Case contribution: Dr Radhiana Hassan
Clinical:
- A 45 years old man
- Underlying DM on oral medication
- Presented with productive cough for one week
- In ED, diagnosed DKA secondary to partially treated pneumonia
- Dxt= 16.6, HR=141 bpm, BP= 162/100mmHg, Temperature= 39.9°C
Ultrasound findings:
- There is hepatosplenomegaly.
- Hypoechoic lesions are seen within the liver (yellow arrows) and spleen (red arrow) may represent abscess formation.
- Thickened gallbladder wall with pericholecystic fluid could represent cholecystitis.
- Slightly thickened urinary bladder wall with floating debris within urinary bladder may represent cystitis.
- No free fluid is seen.
CT scan findings:
- Liver is enlarged measuring about 25.2 cm in craniocaudal length.
- Multiple small peripherally enhancing ill-defined multiloculated lesions with central low attenuation are identified in the liver suggestive of abscesses (yellow arrows).
- Ill-defined multiloculated non-enhancing hypodense lesion is also seen in the spleen suggestive of another foci of abscess formations (red arrows).
- The gallbladder is distended with thickened enhancing wall and pericholecystic fluid collection (blue arrow). No layering density within. No gallbladder calculus.
- Part of the small bowel wall appears slightly thickened with associated minimal surrounding fat stranding (white arrows). These possibly represent extension of inflammation.No bowel wall dilatation or perforation is seen.
- Pancreas is normal. Bilateral adrenals are normal. Prostate gland is also normal.
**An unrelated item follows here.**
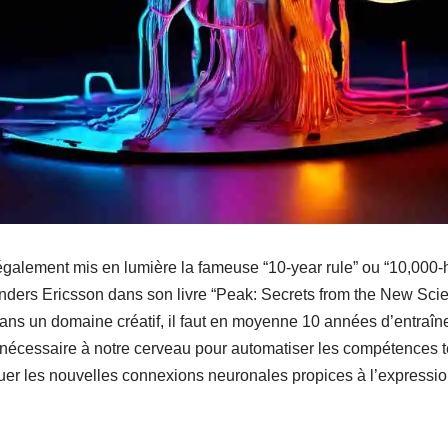
galement mis en lumière la fameuse “10-year rule” ou “10,000-h
nders Ericsson dans son livre “Peak: Secrets from the New Scien
dans un domaine créatif, il faut en moyenne 10 années d’entraîn
 nécessaire à notre cerveau pour automatiser les compétences 
uer les nouvelles connexions neuronales propices à l’expression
- Consolidation of bibasal lung with pleural effusion, more on the left side (green arrows)
Diagnosis: Meliodosis with multiorgan involvement.
Discussion:
- Meliodosis is an infectious disease caused by Burkholderia pseudomallei.
- The presenting symptoms are non-specific ranges from mild to severe illness.
- Humans are infected with B.pseudomallei by contact with polluted water.
- The infection is constantly present in Southeast Asia and northern Australia.
- Those with melioidosis are treated with a long course of antibiotics.
- Even if the disease is properly treated, approximately 10% of people with melioidosis die from the disease. If the disease is improperly treated, the death rate could reach 40%
- Diabetes is a major risk factor for melioidosis; over half of melioidosis cases are in people with diabetes.
- Imaging features depends on organ involvement:
- Pulmonary: multiple small pulmonary nodules (hematogenous spread) and multilobar infiltrates typically starting in the upper lobes. It can rapidly progress to cavitation or abscess formation.
- Head and neck: suppurative parotitis is seen and present as an abscess.
- Abdominal: Liver and spleen abscesses. Less commonly seen in pancreas, kidneys and prostate gland.
- CNS: cerebral abscess, cerebritis, encephalitis and dural venous sinus thrombosis.
Progress of patient:
- Initially admitted to ICU due to sepsis
- Obstructive jaundice due to acalculous cholecystitis
- Diagnosed meliodosis based on positive serology result.
- Treated with antibiotic, showed good response and discharged well
- Repeat CT scan one month later shows small residual abscesses in the liver and spleen.